ИСХОДНЫЙ ТЕКСТ:
_ _ _ _
Именно двуединство Хейзинги-ученого и Хейзинги-поэта (поэта, что живет внутри всех его текстов) - единство крепкое, но не взаимосмесительное - позволяет ему в своих "Задачах истории культуры" дать столь мощный и убедительный отпор как историческому позитивизму, так и исторической романтике (эта работа тоже входит в данный том). По своей педагогической ценности этот текст сопоставим с шедевром раннего Ницше, его эссе "О пользе и вреде истории для жизни". Сам мыслящий чрезвычайно ярко и образно, Хейзинга тем не менее позволяет поэзии и истории лишь помогать друг другу, но не сожительствовать. Он решительно против и "вереницы ярких картинок", в которую так часто обращают национальное прошлое, против идей линейного эволюционного развития, где последовательность подменяет сущность, наконец, против антропоморфизма как "величайшего врага" гуманитарных наук (речь идет о подмене неизбежно неопределенной, многосложно-противоречивой исторической сцены галереями героических фигур и судеб, в фокусе которых рассматривается все сущее).

Так, к примеру, Ренессанс, если мы очертим его "картинно-героически", лишь как Ренессанс, перестанет быть реальной эпохой, пребывая поэтической (или "строго научной") фикцией. Ибо на деле "пока длилось Возрождение, фактически продолжалось средневековье", что Хейзинга и показывает в своей знаменитой "Осени средневековья". Хотя вроде бы на первый взгляд речь там идет лишь об упадке чего-то отжившего и не чреватого продолжением.
_ _ _ _
ИСХОДНЫЕ ДАННЫЕ:
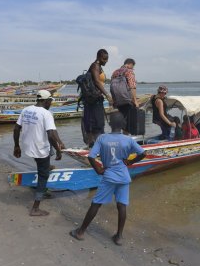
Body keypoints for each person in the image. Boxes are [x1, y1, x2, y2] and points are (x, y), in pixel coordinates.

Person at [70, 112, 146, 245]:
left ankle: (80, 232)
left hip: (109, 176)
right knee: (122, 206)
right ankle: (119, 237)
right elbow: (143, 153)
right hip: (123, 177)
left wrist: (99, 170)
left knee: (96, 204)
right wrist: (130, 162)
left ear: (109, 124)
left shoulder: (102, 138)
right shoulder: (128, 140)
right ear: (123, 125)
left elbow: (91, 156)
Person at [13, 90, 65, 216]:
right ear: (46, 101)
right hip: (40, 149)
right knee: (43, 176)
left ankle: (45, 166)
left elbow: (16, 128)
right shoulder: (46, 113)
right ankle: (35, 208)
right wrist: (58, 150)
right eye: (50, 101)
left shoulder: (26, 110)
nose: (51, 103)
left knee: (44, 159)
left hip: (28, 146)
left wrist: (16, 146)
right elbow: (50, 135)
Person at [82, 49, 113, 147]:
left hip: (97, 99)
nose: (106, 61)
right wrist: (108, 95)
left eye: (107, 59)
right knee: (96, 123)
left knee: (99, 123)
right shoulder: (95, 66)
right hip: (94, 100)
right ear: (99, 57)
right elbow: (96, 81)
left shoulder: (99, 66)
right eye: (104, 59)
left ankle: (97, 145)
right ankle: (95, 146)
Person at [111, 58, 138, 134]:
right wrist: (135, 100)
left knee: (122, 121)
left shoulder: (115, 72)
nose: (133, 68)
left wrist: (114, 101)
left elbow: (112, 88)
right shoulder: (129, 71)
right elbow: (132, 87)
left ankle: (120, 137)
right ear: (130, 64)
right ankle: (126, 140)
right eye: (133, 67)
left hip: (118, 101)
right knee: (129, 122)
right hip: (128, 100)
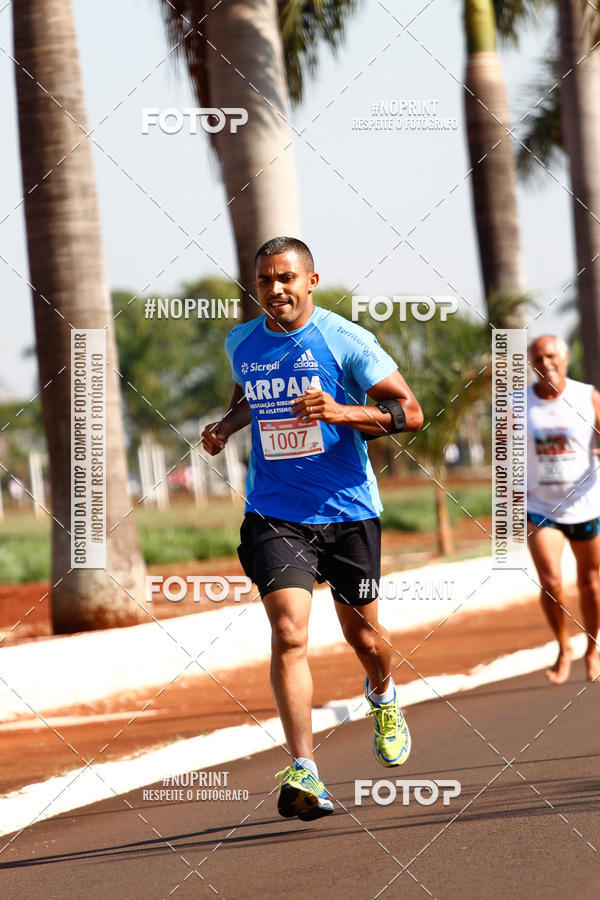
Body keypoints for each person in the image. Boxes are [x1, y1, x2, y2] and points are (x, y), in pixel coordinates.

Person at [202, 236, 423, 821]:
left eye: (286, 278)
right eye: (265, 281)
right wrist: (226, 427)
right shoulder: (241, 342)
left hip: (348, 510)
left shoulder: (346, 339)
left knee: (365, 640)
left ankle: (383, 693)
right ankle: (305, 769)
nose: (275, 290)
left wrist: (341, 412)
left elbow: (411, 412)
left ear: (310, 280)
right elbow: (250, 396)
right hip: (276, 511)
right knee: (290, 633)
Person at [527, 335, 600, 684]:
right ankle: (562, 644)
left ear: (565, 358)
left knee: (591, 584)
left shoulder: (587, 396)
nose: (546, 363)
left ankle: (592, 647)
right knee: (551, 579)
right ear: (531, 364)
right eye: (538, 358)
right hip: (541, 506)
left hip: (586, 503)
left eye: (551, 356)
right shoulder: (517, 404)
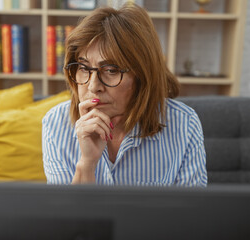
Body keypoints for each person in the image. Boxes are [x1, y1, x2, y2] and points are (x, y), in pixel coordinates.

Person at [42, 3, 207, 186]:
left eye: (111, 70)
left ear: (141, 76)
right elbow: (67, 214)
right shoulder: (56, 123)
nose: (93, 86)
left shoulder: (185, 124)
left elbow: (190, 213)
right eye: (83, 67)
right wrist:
_ _ _ _
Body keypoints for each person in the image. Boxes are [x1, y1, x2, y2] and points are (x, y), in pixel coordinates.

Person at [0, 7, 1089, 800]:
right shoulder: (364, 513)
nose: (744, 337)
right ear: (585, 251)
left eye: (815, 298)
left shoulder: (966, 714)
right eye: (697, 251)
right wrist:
_ _ _ _
ЗАДАНИЯ:
- A) Назовите все произведения, чьи названия приводятся в тексте о Хейзинге.
- B) Процитируйте из текста о Хейзинге отрывок, начиная со слов «Так, к примеру, Ренессанс, если» и заканчивая словами «не чреватого продолжением.».

ОТВЕТЫ:
- A)
«Задачи истории культуры»
«О пользе и вреде истории для жизни»
«Осень средневековья»

- B)
Так, к примеру, Ренессанс, если мы очертим его "картинно-героически", лишь как Ренессанс, перестанет быть реальной эпохой, пребывая поэтической (или "строго научной") фикцией. Ибо на деле "пока длилось Возрождение, фактически продолжалось средневековье", что Хейзинга и показывает в своей знаменитой "Осени средневековья". Хотя вроде бы на первый взгляд речь там идет лишь об упадке чего-то отжившего и не чреватого продолжением.